3 thoughts on “From the sidelines: Martin Van Der Weyden

  1. Robert Loblay says:

    The notion that “…Australia finally has an official body to oversee the integrity of research” is laughable. The new Australian Research Integrity Committee will do no such thing. Oversight of research integrity is done by research ethics committees and their parent institutions. The only remit of this new bureaucratic creation is to review the fairness of institutional procedures after there has been a formal investigation of alleged research misconduct, and only if requested to do so by an aggrieved party. Perhaps it would have saved Bernie the time & expense of going to court, but beyond that, this committee has no investigative powers and HAS NO TEETH. Sorry to disappoint you Martin, but the way it’s constituted it will not even be capable of providing “an avenue for post-hoc external inquiries”. Ten years down the track, I’m afraid little has been learned from the train-wreck that was the ‘Hall affair’.

  2. Frank Ekin says:

    I gathered patients for a number of the ISIS and other studies including LIPID. In the LIPID study we entered a patient but without the required sighting of ECG evidence of a previous heart attack. This was picked up at 2 successive audits. This resulted in Susan Sime and Paul Glasiou taking me through all our 54 cases finding that this one error did not prejudice the study in general nor our contribution in particular. I thought this was superb, and it gave me a lot of confidence, there was a great value at being presented with decisions I made years before. My collegues in Maryborough thought it reflected badly on my work and it became evermore difficult to contribute to further multicentre studies.
    So this story reflects a misconception on research but also shows that good governance can benefit someone like me.

  3. Dr Bernie Tuch says:

    What Dr Van Der Weyden says is accurate, and I hope he is correct and the edict does gather dust. However, I think this is unlikely, and see the Committee as the Australian medical and scientific community itself addressing issues that are currently not handled in any other way within our section of society. Prior to the establishment of this Committee, researchers who felt they had been hard done by their institution re a research allegation had only one recourse open, when direct negotiations failed.

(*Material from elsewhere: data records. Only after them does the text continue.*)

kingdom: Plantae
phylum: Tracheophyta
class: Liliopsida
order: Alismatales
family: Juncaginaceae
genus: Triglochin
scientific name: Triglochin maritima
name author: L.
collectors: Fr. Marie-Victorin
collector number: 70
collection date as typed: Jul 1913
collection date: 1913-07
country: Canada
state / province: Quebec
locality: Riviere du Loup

That was to go to the legal profession and take an action against their institution.
    I was in exactly this position recently, and had to go to the NSW Supreme Court to show that the processes the Institution was using were both biased and unfair (Tuch vs South Eastern Sydney Illawarra Area Health Service NSWSC 1207 12 November 2009).
    The resources required for an individual to take this course of action are quite considerable, and the personal and financial risks enormous.
    The availability to researchers of a Committee answerable to the NHMRC & ARC, hopefully with teeth, will help ensure two outcomes: 1. Institutions utilise fair and external reviews when allegations are made against individuals; and 2. Researchers have an independent port of call that is financially more accessible when they feel they are being unjustly treated.